Enfants : inégalités de langage et familles

Selon les livres qu’on leur lit et la manière dont on pratique l’humour en famille, les enfants apprennent plus ou moins bien à jouer avec les mots. Décryptage de ces inégalités de langage précoces. Le vocabulaire des jeunes enfants varie en fonction des caractéristiques économiques et culturelles de leurs familles. Dans la mesure où le langage est une ressource socialement valorisée par les institutions, à commencer par l’école et les administrations publiques, ces variations sociales dans la maitrise du langage constituent des inégalités. Comment expliquer leur reproduction ?

 

par 

Maîtresse de conférences en sociologie, Université Clermont Auvergne (UCA)

Une enquête sociologique collective sous la direction de Bernard Lahire, menée auprès d’enfants âgés de 5-6 ans issus de différents milieux sociaux et publiée dans l’ouvrage Enfances de classe. De l’inégalité parmi les enfants apporte des éléments de réponse.

L’acquisition du langage est un objet d’étude classique de la psychologie et de la linguistique, ces disciplines ayant contribué notamment à mettre en évidence des normes de développement dans ce domaine. Dans une perspective sociologique, elle est envisagée comme un processus se déroulant au cours de la prime enfance, essentiellement dans le contexte familial, mais les normes que l’on considère sont de nature culturelle.
L’objet de la recherche était d’étudier la socialisation des enfants (c’est-à-dire l’ensemble des processus par lesquels ils acquièrent des façons de faire, de penser et d’être qui sont situées socialement) afin de rendre compte de la construction précoce des inégalités dans différents domaines : le logement, la scolarité, le corps, les loisirs, etc.

Concernant le langage, l’étude des inégalités dans la petite enfance suppose non seulement d’évaluer la « qualité » linguistique des discours selon des critères comme la richesse du vocabulaire ou le degré de correction grammaticale et syntaxique mais aussi d’envisager le rapport au langage, c’est-à-dire la manière d’utiliser le langage.

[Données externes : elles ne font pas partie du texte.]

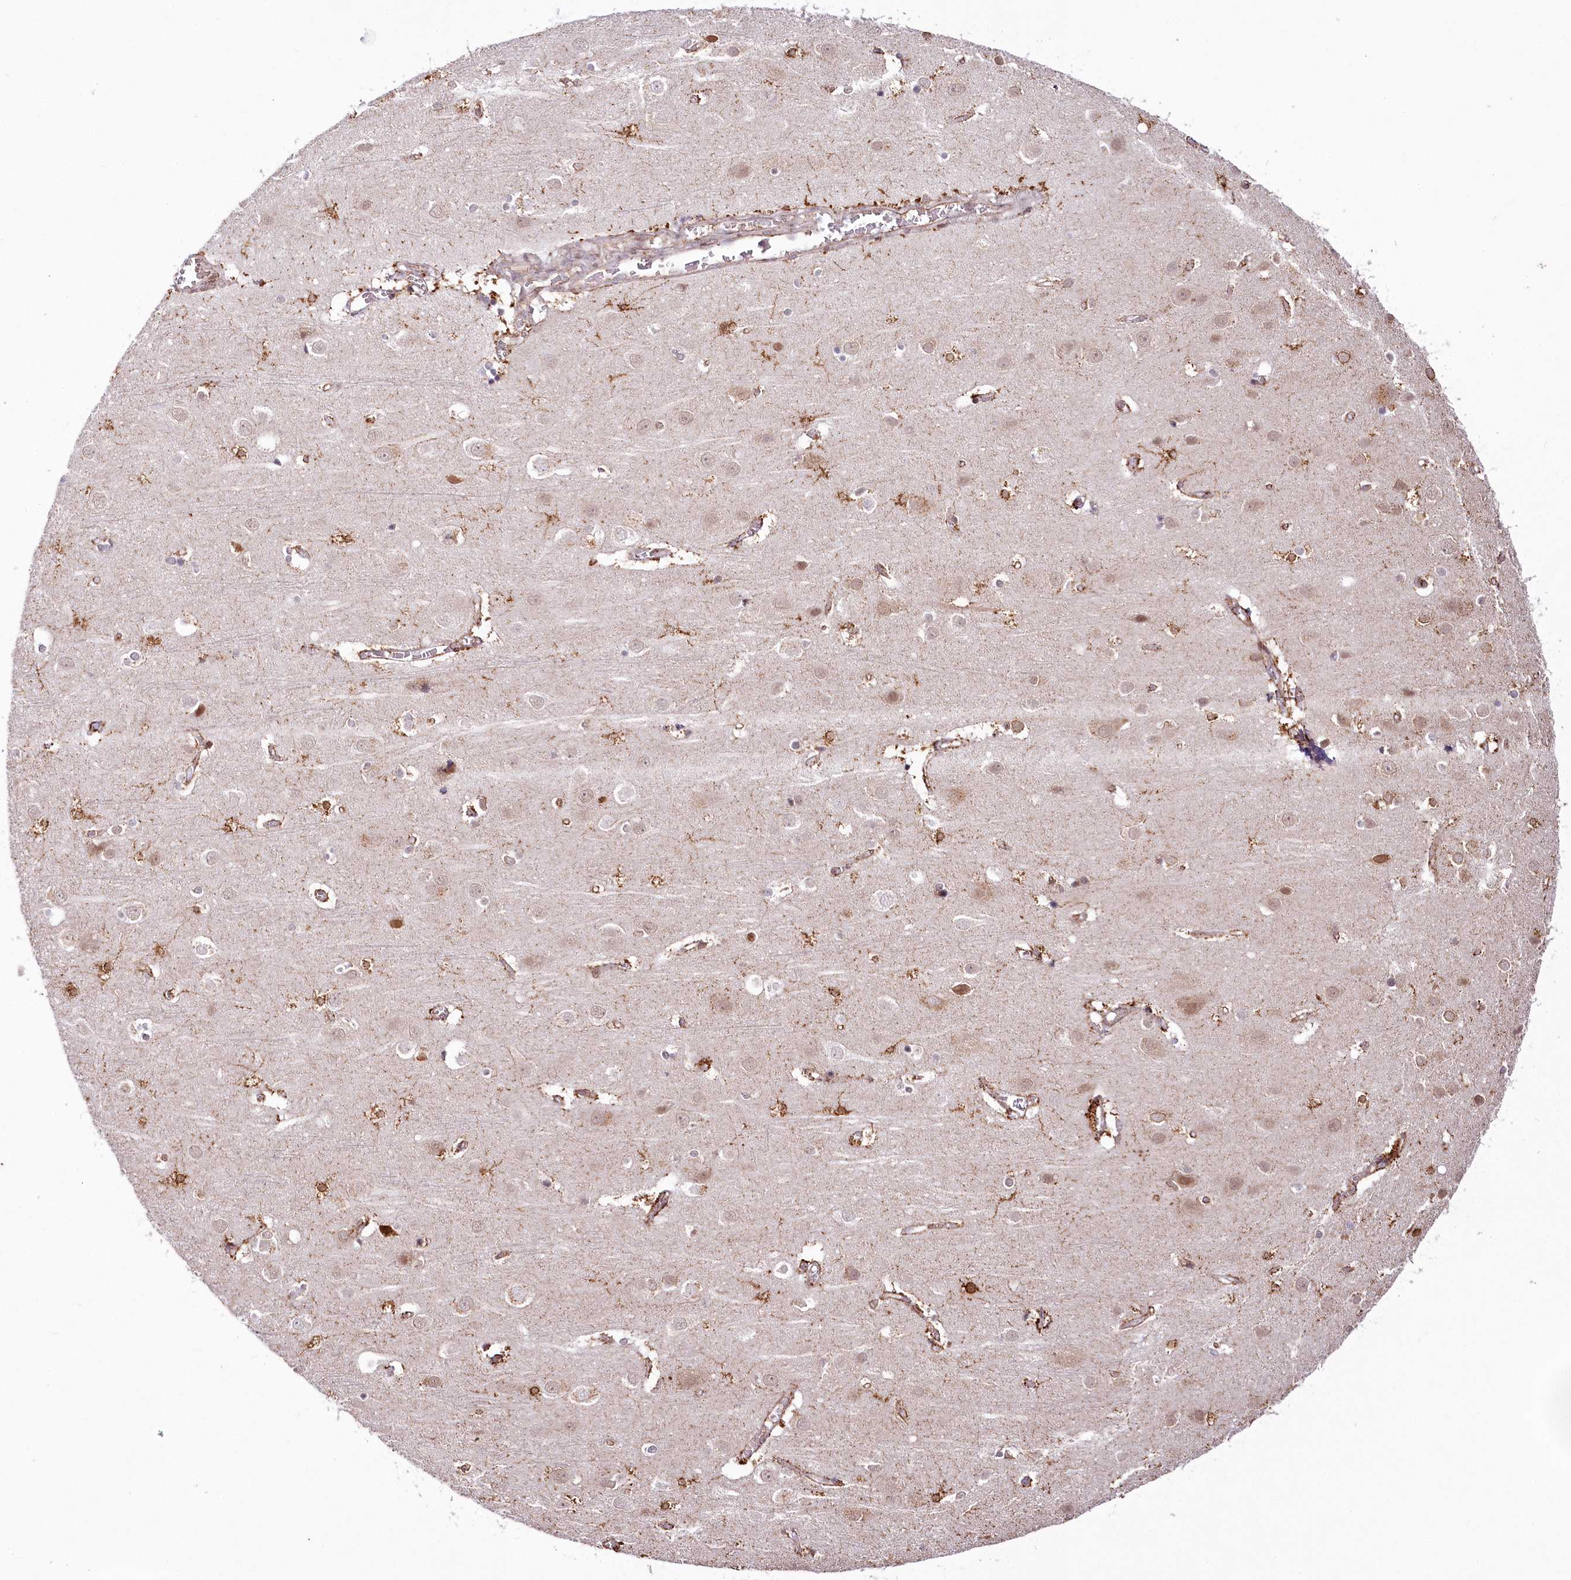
{"staining": {"intensity": "negative", "quantity": "none", "location": "none"}, "tissue": "cerebral cortex", "cell_type": "Endothelial cells", "image_type": "normal", "snomed": [{"axis": "morphology", "description": "Normal tissue, NOS"}, {"axis": "topography", "description": "Cerebral cortex"}], "caption": "Endothelial cells show no significant protein positivity in benign cerebral cortex. (DAB (3,3'-diaminobenzidine) IHC with hematoxylin counter stain).", "gene": "ALKBH8", "patient": {"sex": "male", "age": 54}}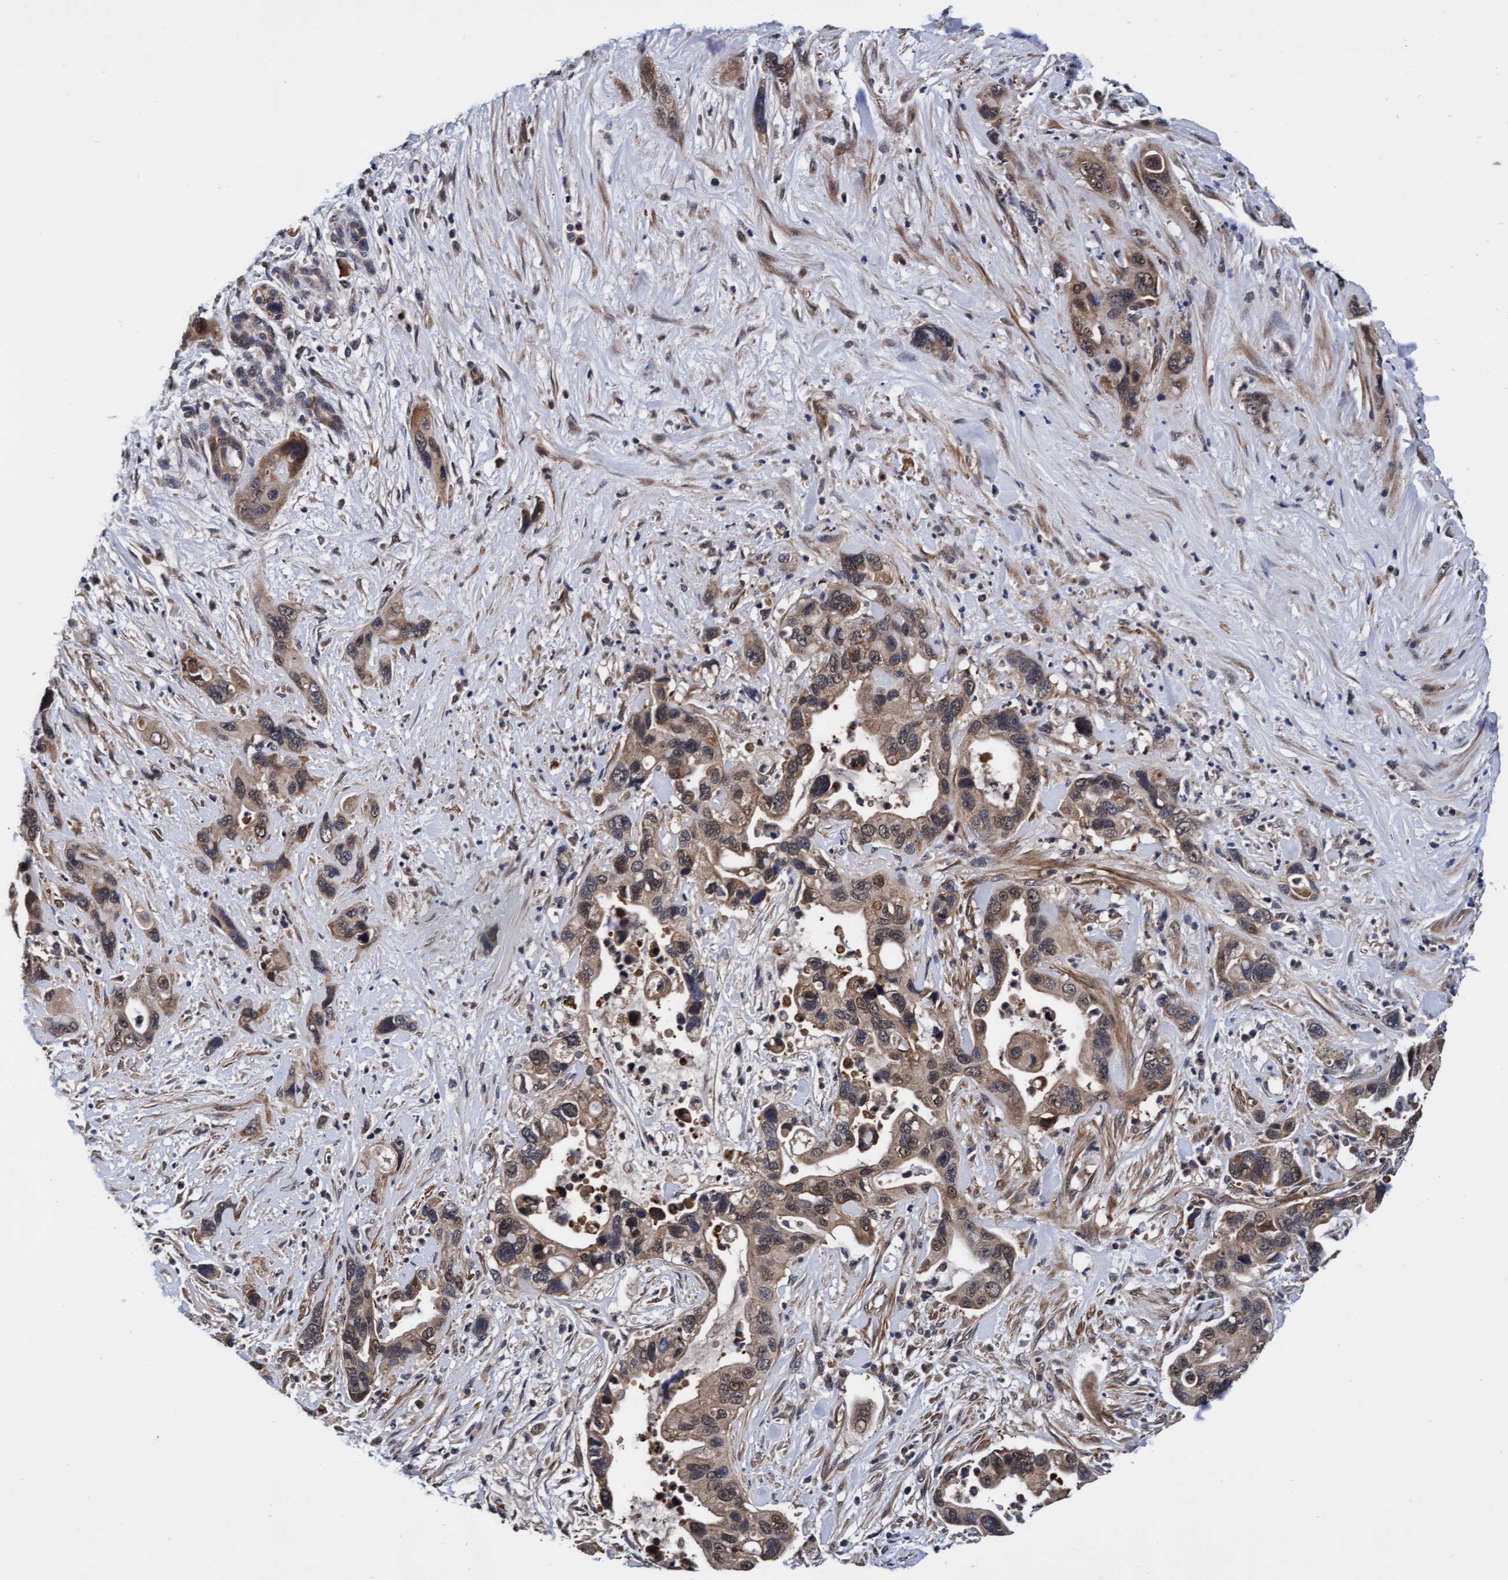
{"staining": {"intensity": "moderate", "quantity": ">75%", "location": "cytoplasmic/membranous"}, "tissue": "pancreatic cancer", "cell_type": "Tumor cells", "image_type": "cancer", "snomed": [{"axis": "morphology", "description": "Adenocarcinoma, NOS"}, {"axis": "topography", "description": "Pancreas"}], "caption": "Moderate cytoplasmic/membranous staining for a protein is identified in about >75% of tumor cells of pancreatic cancer using immunohistochemistry.", "gene": "EFCAB13", "patient": {"sex": "female", "age": 70}}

Or deux rapports au langage inégalement légitimes s’opposent. Le premier consiste à traiter le langage en lui-même, comme un objet autonome qui peut être manipulé indépendamment du contexte d’énonciation. Ce rapport au langage qualifié de réflexif est fortement valorisé dans l’ensemble des institutions de la société et tout particulièrement dans le cadre scolaire. Le deuxième rapport au langage, qualifié de pragmatique, revient à utiliser le langage de manière pratique, pour faire des choses, dans des contextes spécifiques.

L’enquête montre qu’à travers tout un ensemble de pratiques familiales quotidiennes les enfants apprennent progressivement à considérer le langage plutôt d’une manière ou de l’autre, selon les groupes sociaux auxquels ils appartiennent. Cela les prépare inégalement à la vie sociale et plus particulièrement aux situations scolaires.

Parmi l’ensemble des pratiques étudiées dans l’enquête, penchons-nous plus particulièrement sur les choix de livres lus aux enfants d’une part et les usages de l’humour d’autre part.

Le fait de raconter des histoires aux enfants dès leur plus jeune âge est une pratique aujourd’hui très répandue dans la société française ; elle concerne aussi une large majorité des enfants enquêtés. Cependant, les critères mobilisés par les parents pour choisir les livres à lire à leurs enfants varient considérablement en fonction de leurs ressources économiques, et encore plus de leurs niveaux de diplôme, et traduisent des rapports au langage socialement différenciés.

Du côté des parents les moins diplômés et dans les classes populaires, les livres sont souvent envisagés comme des supports à partir desquels les enfants peuvent apprendre des choses. Il peut s’agir de l’apprentissage du lire-écrire mais aussi d’apprentissages pratiques, renvoyant à des manières de se comporter dans la vie quotidienne (par exemple, la propreté).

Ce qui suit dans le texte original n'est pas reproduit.